§ ABOUT THIS EXERCISE: Copy exactly, please, the lines of the data from its start through the line containing "Document page, 2001x1125 pixels.".

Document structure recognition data
[Start of Attachment]
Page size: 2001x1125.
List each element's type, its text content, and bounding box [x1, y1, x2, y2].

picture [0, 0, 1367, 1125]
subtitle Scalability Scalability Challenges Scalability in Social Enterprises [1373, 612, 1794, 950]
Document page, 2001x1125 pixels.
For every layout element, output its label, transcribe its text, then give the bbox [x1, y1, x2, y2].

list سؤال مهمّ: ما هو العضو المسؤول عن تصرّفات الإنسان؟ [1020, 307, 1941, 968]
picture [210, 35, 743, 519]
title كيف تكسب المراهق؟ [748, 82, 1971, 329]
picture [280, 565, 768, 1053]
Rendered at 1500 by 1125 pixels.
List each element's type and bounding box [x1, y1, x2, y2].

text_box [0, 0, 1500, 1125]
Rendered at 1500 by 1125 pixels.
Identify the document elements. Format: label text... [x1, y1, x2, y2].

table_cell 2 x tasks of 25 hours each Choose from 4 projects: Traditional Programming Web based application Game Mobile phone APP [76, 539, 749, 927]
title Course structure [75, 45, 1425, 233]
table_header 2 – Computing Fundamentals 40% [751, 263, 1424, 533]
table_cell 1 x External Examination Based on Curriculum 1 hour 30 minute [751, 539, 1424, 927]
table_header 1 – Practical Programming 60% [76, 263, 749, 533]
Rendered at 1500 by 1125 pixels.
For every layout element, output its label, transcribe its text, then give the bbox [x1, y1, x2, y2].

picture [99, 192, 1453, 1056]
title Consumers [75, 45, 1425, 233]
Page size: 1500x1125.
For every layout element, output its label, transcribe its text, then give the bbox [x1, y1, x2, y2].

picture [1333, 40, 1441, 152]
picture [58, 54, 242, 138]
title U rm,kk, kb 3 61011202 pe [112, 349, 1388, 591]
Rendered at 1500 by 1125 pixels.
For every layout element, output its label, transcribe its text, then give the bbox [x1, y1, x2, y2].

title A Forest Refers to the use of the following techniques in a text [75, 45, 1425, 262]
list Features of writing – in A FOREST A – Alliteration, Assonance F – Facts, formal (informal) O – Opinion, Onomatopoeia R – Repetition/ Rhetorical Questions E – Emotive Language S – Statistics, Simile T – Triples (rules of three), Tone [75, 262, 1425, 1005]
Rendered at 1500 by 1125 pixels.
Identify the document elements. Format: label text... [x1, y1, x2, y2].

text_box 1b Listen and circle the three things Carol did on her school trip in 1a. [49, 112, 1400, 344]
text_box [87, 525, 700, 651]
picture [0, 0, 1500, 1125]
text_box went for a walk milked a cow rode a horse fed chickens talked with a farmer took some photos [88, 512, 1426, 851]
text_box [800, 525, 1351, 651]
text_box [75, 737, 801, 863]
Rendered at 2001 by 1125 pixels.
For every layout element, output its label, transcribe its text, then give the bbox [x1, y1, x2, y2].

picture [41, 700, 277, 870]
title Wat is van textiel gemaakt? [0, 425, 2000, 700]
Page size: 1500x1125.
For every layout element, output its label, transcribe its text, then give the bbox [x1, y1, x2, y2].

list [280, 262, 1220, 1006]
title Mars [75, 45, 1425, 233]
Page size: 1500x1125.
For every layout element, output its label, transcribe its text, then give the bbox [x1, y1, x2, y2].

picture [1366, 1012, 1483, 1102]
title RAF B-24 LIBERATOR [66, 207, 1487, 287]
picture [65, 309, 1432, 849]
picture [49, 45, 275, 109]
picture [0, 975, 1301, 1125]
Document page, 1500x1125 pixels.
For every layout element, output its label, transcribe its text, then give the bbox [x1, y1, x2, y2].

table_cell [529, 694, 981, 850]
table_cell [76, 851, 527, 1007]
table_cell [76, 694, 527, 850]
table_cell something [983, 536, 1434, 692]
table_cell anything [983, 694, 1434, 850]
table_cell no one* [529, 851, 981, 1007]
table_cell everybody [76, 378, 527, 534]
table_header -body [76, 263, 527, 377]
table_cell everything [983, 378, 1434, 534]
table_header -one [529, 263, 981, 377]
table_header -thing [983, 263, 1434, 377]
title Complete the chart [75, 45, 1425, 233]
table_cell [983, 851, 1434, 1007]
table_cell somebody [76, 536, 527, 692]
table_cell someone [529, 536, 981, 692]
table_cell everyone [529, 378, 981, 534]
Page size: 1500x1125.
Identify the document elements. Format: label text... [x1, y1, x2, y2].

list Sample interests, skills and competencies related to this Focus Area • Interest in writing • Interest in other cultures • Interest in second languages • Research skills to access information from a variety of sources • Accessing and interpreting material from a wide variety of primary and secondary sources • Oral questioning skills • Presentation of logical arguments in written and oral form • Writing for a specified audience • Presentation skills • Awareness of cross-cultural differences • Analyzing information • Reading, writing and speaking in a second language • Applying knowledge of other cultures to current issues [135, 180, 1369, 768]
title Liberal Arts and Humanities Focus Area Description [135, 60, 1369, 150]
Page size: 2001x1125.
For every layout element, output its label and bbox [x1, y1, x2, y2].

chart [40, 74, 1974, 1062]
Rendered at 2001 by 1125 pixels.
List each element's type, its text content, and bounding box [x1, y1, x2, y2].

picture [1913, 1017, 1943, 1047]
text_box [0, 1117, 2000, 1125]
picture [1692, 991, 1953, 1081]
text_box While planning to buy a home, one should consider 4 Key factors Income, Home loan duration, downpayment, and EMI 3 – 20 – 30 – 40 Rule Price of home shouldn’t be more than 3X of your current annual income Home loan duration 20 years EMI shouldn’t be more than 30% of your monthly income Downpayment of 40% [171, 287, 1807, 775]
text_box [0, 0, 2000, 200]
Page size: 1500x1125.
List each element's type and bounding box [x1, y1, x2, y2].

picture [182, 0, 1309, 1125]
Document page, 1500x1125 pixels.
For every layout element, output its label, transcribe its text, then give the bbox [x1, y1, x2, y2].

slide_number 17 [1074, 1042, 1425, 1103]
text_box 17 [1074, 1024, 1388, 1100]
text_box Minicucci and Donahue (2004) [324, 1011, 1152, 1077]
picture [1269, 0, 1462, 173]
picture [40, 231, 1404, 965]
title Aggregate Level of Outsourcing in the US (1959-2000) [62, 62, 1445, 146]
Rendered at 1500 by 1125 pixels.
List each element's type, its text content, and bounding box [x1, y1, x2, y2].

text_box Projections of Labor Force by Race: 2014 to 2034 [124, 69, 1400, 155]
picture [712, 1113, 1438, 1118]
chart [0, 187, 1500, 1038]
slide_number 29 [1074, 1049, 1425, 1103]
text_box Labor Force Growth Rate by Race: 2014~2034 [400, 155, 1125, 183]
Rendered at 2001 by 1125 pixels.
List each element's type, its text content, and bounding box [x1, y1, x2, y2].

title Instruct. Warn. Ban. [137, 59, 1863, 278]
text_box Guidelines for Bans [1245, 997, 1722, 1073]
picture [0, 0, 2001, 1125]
[End of Attachment]
§ TASK SOLUTION:
Page size: 2001x1125.
List each element's type, its text content, and bounding box [x1, y1, x2, y2].

picture [0, 0, 1367, 1125]
subtitle Scalability Scalability Challenges Scalability in Social Enterprises [1373, 612, 1794, 950]
Document page, 2001x1125 pixels.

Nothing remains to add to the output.